Dynamic treatment rules or policies are a sequence of decision functions over multiple stages that are tailored to individual features. One important class of treatment policies for practice, namely multi-stage stationary treatment policies, prescribe treatment assignment probabilities using the same decision function over stages, where the decision is based on the same set of features consisting of both baseline variables (e.g., demographics) and time-evolving variables (e.g., routinely collected disease biomarkers). Although there has been extensive literature to construct valid inference for the value function associated with the dynamic treatment policies, little work has been done for the policies themselves, especially in the presence of high dimensional feature variables. We aim to fill in the gap in this work. Specifically, we first estimate the multistage stationary treatment policy based on an augmented inverse probability weighted estimator for the value function to increase the asymptotic efficiency, and further apply a penalty to select important feature variables. We then construct one-step improvement of the policy parameter estimators. Theoretically, we show that the improved estimators are asymptotically normal, even if nuisance parameters are estimated at a slow convergence rate and the dimension of the feature variables increases exponentially with the sample size. Our numerical studies demonstrate that the proposed method has satisfactory performance in small samples, and that the performance can be improved with a choice of the augmentation term that approximates the rewards or minimizes the variance of the value function.

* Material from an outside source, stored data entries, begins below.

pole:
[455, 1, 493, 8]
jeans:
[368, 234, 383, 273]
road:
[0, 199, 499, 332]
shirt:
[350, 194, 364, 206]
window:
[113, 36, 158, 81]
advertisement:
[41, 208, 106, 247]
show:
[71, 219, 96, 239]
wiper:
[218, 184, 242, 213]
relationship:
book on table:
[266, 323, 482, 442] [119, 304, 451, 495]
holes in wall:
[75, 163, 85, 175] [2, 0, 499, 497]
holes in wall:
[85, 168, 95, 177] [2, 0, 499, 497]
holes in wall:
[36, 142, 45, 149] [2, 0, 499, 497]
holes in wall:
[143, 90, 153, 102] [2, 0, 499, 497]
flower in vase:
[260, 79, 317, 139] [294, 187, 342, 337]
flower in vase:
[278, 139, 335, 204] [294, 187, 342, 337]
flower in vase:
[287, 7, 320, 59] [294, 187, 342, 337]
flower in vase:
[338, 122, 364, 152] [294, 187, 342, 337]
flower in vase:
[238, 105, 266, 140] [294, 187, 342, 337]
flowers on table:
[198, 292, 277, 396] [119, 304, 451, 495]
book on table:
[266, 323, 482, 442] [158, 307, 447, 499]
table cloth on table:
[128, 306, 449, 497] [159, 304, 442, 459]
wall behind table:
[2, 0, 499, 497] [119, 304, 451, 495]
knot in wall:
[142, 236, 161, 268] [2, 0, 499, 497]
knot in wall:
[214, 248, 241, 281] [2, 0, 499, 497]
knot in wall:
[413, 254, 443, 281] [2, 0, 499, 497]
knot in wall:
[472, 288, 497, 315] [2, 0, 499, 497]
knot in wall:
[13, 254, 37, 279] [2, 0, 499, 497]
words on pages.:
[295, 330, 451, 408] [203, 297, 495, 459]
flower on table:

翻译：动态治疗规则或策略是一系列针对个体特征跨阶段定制的决策函数。实践中一类重要的治疗策略——多阶段平稳治疗策略，使用相同的决策函数跨阶段规定治疗分配概率，该决策基于包含基线变量（如人口统计学特征）和时变变量（如常规收集的疾病生物标志物）的同一组特征。尽管已有大量文献为动态治疗策略相关的价值函数构建有效推断，但针对策略本身的研究仍十分有限，尤其是当存在高维特征变量时。本研究旨在填补这一空白。具体而言，我们首先基于价值函数的增广逆概率加权估计量来估计多阶段平稳治疗策略，以提高渐近效率，并进一步引入惩罚项以选择重要特征变量。随后构建策略参数估计量的一步改进。理论上，我们证明即使干扰参数以较慢收敛速度估计且特征变量维度随样本量呈指数增长，改进后的估计量仍具有渐近正态性。数值研究表明，所提方法在小样本下表现良好，且可通过选择逼近奖励或最小化价值函数方差的增广项来进一步提升性能。